Menanggapi permohonan tersebut, dalam keterangan lisannya (2/5), Dr. Hamid Awaludin, S.H. (Menteri Hukum dan HAM) menyampaikan pendapatnya bahwa kepentingan KY merupakan lembaga negara yang tugas dan fungsinya bukan sebagai pelaku kekuasaan kehakiman, walaupun fungsinya berkaitan dengan kekuasaan kehakiman. Menurut Hamid, KY memiliki tugas untuk mengusulkan pengangkatan hakim agung dan wewenang lain dalam rangka menjaga dan menegakkan kehormatan keluhuran martabat serta perilaku hakim.
Hal ini sebagai kehendak yang kuat dari pembuat undang-undang agar dapat terwujud mekanisme checks and balances terhadap pelaksanaan independensi kekuasaan kehakiman dan cabang-cabang kekuasaan lainnya, kata Hamid.
Drs.
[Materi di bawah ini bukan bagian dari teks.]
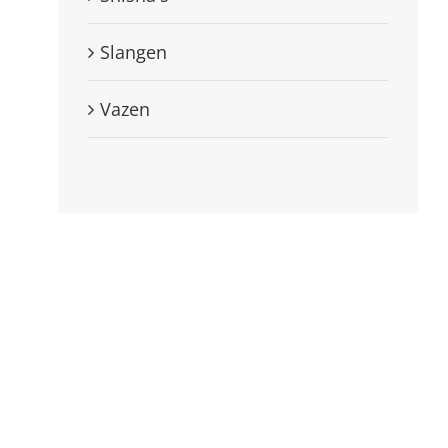
Slangen
Vazen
H. Lukman Hakim Syaefudin mewakili DPR (2/5) menjelaskan bahwa dalam penyusunan naskah perubahan UUD 1945, ada semangat terjadinya checks and balances, saling mengimbangi dan saling kontrol di antara lembaga negara yang ada, termasuk juga terhadap Mahkamah Agung. Karena selama ini, para hakim agung tidak tersentuh, ujarnya.
Salah seorang pemohon prinsipal, Djoko Sarwoko menyatakan dirinya dan rekan-rekannya tetap berpendapat bahwa obyek pengawasan perilaku hakim tidak termasuk hakim agung. Argumen Djoko, selain karena antara hakim tingkat pertama dan tingkat banding berbeda aturan dan persyaratannya dengan hakim agung, dalam MA terdapat Majelis Kehormatan Mahkamah Agung yang pembentukannya didasarkan Pasal 12 ayat (3) UU No. 5 Tahun 2004 tentang Mahkamah Agung (UU MA). Alasan lainnya secara teknis persyaratan untuk menjadi dan diangkat menjadi hakim agung lebih berat daripada persyaratan untuk menjadi anggota KY, jelas Djoko pada persidangan sebelumnya (27/6).
Menanggapi hal itu, Pihak Terkait Langsung Wakil Ketua KY M. Thahir Saimima menjelaskan alasan yang mendorong diterbitkannya UU KY salah satunya adalah kegagalan sistem yang ada dalam menciptakan pengadilan yang lebih baik.
Persidangan yang sangat menarik perhatian masyarakat ini telah melalui tujuh kali persidangan. Selama persidangan tersebut, antara lain melibatkan Pihak Terkait Tidak Langsung (KRHN, ICW, LBH Jakarta, Kontras), serta para saksi yang merupakan mantan anggota PAH I BP MPR diantaranya, Harun Kamil, S.H., Mayjen. Pol. (Purn.) Drs. Soetjipno, Drs. Baharudin Aritonang, M.Hum., Patrialis Akbar, S.H., dan Soetjipto, S.H. Dihadirkan pula para ahli dari Pihak Terkait Langsung (KY) yaitu: Prof. Dr. H. Mahfud MD, Prof. Dr. Amran Halim, Denny Indrayana, S.H., LL.M., Ph.D., dan Drs. Agun Gunanjar.